One of the benefits of living at Elk Lake (there are many, as some of you might guess) is the opportunity to observe wildlife in either places few if any go or in seasons few if any are around. And, while I do not have the camera equipment possessed by many of our guests, if I have the time, I am usually blessed with a few unique occasions to observe and record our various wild animals in their natural settings following their daily routines.
Late last fall I enjoyed such an experience. Not far from the lodge is a little known and rarely visited pond. While in our travels I have seen Trumpeter Swans floating placidly on small bodies of water bordering busy byways, I doubt they spend any of their lives in the Centennial. Our swans are still wild. They will tolerate human presence - to a point and at a distance. Thus it was with pleasure I spent nearly one and a half hours observing these birds from a relatively nearby location.
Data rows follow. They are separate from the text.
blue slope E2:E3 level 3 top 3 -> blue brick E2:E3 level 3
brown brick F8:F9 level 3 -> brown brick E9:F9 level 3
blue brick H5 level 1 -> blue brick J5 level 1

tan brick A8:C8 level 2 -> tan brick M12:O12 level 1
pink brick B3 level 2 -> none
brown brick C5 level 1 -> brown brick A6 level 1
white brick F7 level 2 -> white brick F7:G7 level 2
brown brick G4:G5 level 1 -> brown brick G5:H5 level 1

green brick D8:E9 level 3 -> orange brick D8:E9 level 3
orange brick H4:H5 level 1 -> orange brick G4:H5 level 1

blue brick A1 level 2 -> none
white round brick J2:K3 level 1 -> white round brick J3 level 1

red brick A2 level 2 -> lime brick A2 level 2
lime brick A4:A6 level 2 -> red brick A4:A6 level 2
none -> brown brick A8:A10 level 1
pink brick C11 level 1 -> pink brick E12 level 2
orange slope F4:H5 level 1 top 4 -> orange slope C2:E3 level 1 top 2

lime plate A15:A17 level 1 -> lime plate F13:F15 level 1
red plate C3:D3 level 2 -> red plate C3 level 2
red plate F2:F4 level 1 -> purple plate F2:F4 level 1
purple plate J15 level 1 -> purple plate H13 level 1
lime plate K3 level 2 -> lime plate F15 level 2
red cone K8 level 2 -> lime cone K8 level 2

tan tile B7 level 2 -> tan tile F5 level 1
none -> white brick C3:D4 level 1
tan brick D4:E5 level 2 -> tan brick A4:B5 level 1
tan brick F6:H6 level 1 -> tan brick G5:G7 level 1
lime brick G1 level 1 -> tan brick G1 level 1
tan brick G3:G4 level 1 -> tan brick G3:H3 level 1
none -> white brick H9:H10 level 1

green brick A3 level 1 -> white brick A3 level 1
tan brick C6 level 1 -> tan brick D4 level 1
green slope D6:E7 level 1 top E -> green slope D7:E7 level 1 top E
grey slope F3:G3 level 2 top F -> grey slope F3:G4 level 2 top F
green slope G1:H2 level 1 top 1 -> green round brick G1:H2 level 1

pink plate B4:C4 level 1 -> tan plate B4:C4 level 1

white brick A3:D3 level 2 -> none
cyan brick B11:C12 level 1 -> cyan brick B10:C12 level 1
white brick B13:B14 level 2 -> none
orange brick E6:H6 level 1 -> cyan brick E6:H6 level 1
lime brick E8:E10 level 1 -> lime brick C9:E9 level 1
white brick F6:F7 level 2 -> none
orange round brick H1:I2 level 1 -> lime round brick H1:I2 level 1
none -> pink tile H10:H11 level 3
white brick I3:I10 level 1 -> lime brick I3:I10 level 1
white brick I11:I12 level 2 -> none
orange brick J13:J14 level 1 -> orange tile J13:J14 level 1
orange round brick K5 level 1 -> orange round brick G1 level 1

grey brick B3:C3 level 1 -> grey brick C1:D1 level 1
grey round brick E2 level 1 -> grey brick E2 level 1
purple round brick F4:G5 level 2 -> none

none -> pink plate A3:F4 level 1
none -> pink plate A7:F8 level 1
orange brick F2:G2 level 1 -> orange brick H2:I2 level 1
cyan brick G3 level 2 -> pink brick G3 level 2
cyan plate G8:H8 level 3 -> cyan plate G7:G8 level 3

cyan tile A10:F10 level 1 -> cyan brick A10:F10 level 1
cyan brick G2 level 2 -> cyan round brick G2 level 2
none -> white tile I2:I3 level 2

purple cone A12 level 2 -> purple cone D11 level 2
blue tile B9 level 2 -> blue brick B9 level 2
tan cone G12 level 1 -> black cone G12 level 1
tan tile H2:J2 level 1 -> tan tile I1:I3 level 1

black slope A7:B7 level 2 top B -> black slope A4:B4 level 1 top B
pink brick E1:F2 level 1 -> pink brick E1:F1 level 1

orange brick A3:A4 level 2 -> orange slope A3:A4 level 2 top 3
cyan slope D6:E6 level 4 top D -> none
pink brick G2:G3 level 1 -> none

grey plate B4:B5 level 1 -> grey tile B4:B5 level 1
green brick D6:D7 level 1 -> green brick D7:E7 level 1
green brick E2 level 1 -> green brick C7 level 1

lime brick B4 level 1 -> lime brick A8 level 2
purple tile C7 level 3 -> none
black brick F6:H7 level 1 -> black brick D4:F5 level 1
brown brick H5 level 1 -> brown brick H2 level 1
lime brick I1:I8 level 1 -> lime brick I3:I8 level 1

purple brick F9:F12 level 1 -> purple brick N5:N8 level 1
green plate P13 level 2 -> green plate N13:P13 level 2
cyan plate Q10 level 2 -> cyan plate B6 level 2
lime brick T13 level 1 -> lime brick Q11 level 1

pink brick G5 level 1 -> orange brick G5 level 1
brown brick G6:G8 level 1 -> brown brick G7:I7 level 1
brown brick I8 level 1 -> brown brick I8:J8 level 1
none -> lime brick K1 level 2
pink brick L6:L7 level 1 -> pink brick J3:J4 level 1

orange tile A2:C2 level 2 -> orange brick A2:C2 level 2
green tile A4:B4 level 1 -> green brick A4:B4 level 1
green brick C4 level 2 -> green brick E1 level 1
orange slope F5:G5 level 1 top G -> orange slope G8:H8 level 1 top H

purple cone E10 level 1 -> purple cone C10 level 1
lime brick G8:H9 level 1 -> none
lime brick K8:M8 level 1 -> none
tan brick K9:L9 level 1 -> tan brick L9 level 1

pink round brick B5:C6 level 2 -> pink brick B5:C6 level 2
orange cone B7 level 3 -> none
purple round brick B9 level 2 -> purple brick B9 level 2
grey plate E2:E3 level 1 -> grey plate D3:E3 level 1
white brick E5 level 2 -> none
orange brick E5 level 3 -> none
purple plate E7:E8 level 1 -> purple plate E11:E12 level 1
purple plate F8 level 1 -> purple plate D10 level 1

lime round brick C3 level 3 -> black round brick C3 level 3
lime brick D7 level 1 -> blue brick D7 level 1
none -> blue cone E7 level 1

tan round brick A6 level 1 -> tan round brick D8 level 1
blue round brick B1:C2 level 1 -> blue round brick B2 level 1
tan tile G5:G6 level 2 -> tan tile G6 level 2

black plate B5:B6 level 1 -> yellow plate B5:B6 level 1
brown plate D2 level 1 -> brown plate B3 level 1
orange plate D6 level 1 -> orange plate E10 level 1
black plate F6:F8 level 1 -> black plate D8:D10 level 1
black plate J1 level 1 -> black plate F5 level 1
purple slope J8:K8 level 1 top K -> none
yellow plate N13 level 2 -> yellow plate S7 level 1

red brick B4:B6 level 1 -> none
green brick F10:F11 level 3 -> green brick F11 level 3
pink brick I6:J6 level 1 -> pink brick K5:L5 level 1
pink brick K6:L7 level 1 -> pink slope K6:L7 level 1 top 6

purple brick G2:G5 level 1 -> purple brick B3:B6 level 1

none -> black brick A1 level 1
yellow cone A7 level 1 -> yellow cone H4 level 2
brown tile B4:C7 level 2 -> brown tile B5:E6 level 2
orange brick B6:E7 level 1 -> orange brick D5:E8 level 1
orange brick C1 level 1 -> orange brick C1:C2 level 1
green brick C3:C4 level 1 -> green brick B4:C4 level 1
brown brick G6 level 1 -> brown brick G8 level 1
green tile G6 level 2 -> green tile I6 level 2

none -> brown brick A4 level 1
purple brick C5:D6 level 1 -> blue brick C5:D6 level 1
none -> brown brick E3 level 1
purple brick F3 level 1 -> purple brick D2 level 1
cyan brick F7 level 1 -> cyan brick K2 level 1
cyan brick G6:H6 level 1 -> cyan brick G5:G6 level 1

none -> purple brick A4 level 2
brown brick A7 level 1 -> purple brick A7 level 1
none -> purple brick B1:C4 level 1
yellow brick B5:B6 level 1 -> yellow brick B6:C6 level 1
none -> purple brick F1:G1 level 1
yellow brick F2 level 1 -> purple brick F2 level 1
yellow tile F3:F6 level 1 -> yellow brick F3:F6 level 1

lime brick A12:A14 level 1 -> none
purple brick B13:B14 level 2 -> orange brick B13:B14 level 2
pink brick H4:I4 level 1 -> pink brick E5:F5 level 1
In fact, while it made for less exciting pictures, they paid me perhaps the highest compliment I have ever received from our wild friends by going to sleep in my presence. At one point every bird on the pond (and there were more than twenty) had its head tucked in its wing. Amazing!
Trumpeter Swans were obviously named for their unique vocal abilities. I have heard these large birds talking in the distance. I have heard them calling to one another as they flew. However, I did not know how vocal they are when completely undisturbed. Except when sleeping, it seemed these birds were always calling back and forth to each other.
Of course the shots every swan photographer wants are the ones with the birds facing each other, necks arched to form the distinctive heart shape. Well, I can't say I had much luck in this area. Just one hazy shot from across the pond.
The other coveted pose is with wings spread. In this area, although my shots do not begin to compete with those taken by Jerry James (which I shared in a recent post), I did have a bit more luck.
Of course there were numerous other photo opportunities so I took a lot of pictures. Many look like repeats of other shots. Many are too tame, too calm, too predictable or just plain poor. However, I will share a few more which are, at least, interesting. In these two shots you get a glimpse of the birds' curiosity.
While the famous shots are beautiful, these graceful birds tend to look good no matter what they are doing.
In fact, their actions often appeared synchronized.
Yes, I live in a beautiful place, surrounded by beautiful creatures. I trust I never take it for granted or begin to see it as common place. I have learned, however, there is beauty wherever one goes - if we will but look for it. I hope you are enjoying the beauty in your area, too.